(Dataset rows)
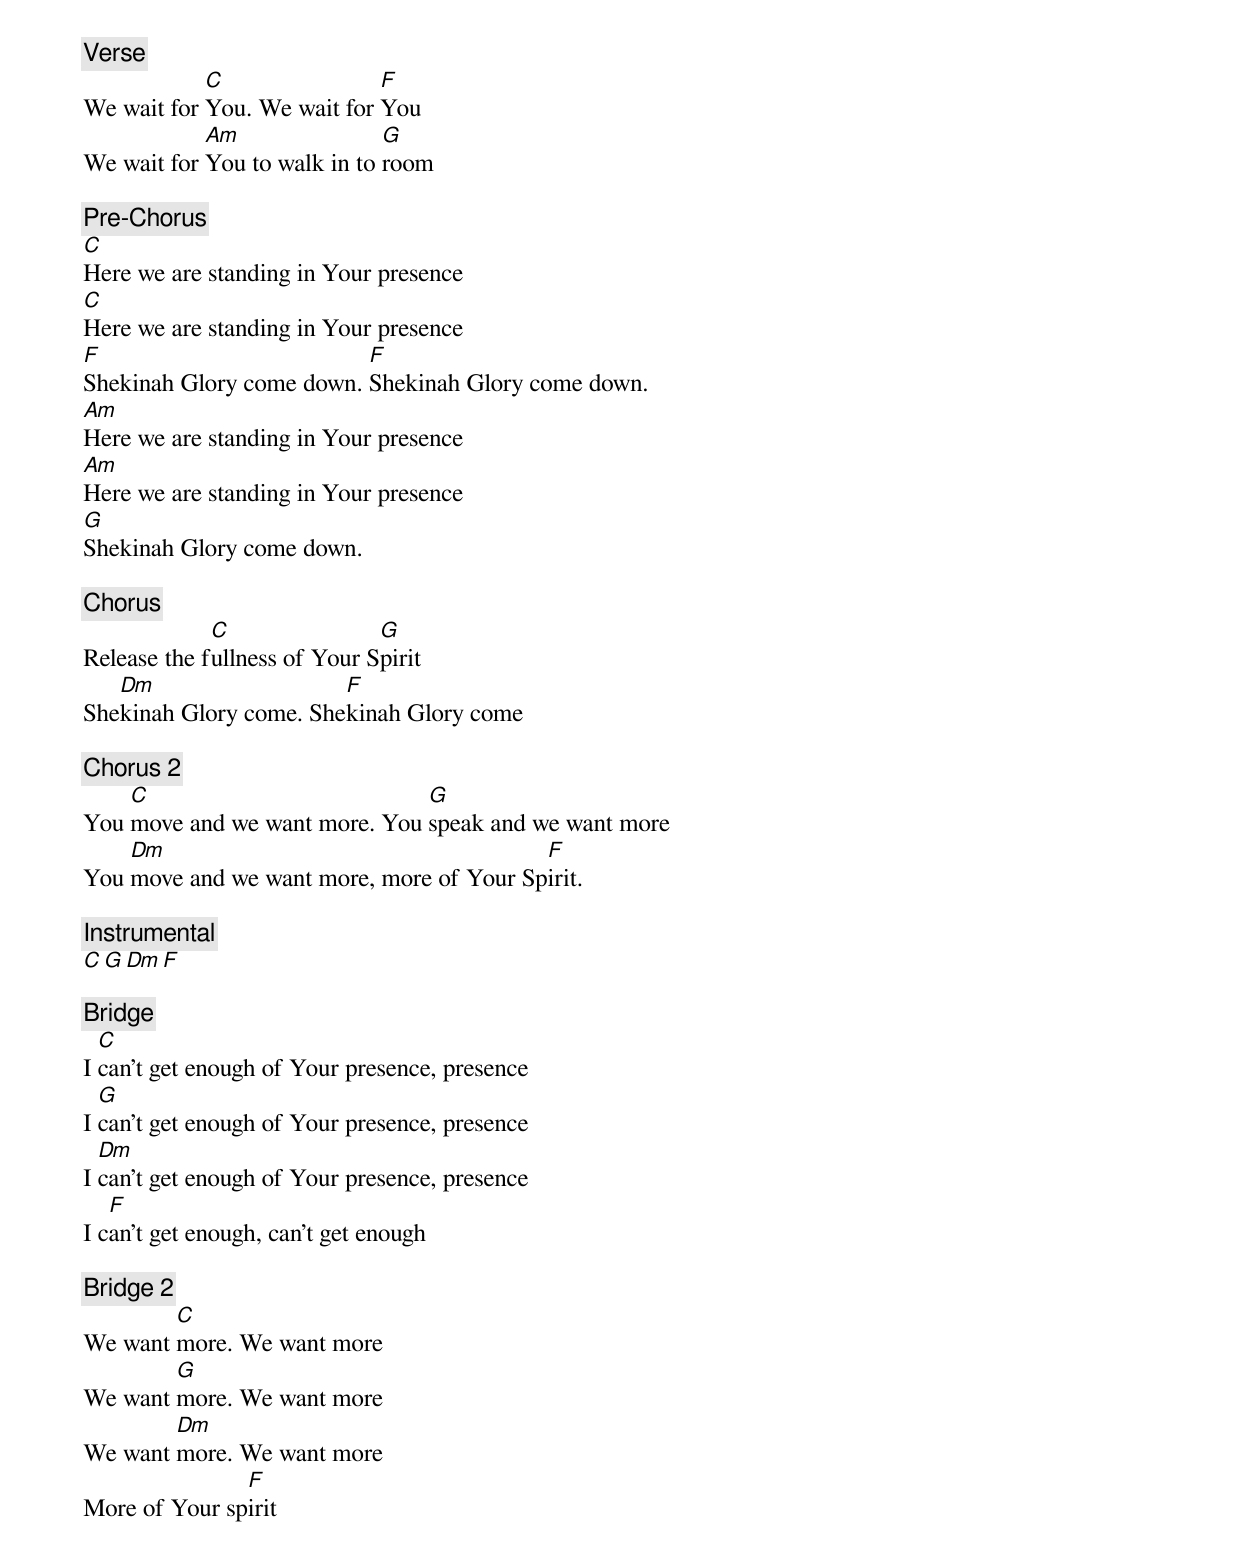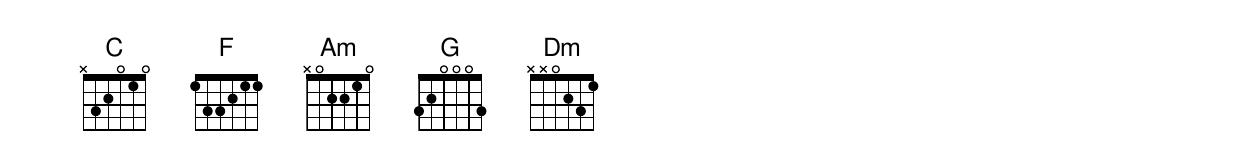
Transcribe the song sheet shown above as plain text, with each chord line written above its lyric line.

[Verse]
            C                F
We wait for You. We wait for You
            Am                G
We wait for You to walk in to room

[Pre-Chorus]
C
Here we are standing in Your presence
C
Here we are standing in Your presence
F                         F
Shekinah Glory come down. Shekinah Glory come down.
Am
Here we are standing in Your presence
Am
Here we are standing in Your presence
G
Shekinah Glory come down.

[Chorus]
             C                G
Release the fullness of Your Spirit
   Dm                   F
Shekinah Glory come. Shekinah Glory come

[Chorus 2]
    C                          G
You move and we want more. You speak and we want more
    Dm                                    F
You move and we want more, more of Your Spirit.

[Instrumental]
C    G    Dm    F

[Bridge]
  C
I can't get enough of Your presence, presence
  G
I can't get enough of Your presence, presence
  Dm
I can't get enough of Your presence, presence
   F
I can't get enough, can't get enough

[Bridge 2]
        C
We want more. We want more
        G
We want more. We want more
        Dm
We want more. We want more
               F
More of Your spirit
* * *
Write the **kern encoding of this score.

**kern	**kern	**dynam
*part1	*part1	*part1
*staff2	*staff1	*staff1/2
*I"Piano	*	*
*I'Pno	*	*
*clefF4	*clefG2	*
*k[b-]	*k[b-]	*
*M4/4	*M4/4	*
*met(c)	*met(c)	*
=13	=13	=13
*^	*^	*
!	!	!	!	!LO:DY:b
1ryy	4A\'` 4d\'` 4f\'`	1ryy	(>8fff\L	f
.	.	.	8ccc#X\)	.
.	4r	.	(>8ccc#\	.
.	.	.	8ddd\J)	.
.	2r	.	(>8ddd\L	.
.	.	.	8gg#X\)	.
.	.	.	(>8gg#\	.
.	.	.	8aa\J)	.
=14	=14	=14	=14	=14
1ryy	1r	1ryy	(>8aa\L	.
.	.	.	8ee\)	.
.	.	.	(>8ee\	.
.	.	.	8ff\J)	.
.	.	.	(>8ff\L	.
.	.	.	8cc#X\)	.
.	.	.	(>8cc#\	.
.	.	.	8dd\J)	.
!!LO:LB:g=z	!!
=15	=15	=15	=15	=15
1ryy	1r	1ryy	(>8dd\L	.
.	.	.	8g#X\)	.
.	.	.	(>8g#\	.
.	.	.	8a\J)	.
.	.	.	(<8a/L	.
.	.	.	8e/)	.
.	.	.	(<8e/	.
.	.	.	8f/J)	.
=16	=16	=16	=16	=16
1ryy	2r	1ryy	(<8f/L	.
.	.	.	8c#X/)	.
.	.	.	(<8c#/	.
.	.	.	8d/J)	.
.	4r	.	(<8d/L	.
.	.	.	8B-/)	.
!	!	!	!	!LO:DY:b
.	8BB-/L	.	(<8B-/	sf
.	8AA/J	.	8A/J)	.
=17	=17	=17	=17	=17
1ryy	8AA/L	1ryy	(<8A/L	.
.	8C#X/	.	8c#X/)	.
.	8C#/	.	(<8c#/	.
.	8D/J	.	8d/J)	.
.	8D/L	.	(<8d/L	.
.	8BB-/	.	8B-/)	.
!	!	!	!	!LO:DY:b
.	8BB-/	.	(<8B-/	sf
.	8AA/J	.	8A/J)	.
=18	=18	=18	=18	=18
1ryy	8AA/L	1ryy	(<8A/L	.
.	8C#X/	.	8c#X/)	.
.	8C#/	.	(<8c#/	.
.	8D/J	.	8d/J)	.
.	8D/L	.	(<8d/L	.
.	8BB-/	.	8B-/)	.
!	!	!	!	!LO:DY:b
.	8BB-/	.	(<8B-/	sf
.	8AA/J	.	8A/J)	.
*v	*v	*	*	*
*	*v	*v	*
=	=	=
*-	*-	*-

WHAT THIS TASK INVOLVES
Please copy out the stretch of the data from the line containing "[Pre-Chorus]" through the line containing "I can't get enough, can't get enough", reproducing each line unchanged.

TASK OUTPUT
[Pre-Chorus]
C
Here we are standing in Your presence
C
Here we are standing in Your presence
F                         F
Shekinah Glory come down. Shekinah Glory come down.
Am
Here we are standing in Your presence
Am
Here we are standing in Your presence
G
Shekinah Glory come down.

[Chorus]
             C                G
Release the fullness of Your Spirit
   Dm                   F
Shekinah Glory come. Shekinah Glory come

[Chorus 2]
    C                          G
You move and we want more. You speak and we want more
    Dm                                    F
You move and we want more, more of Your Spirit.

[Instrumental]
C    G    Dm    F

[Bridge]
  C
I can't get enough of Your presence, presence
  G
I can't get enough of Your presence, presence
  Dm
I can't get enough of Your presence, presence
   F
I can't get enough, can't get enough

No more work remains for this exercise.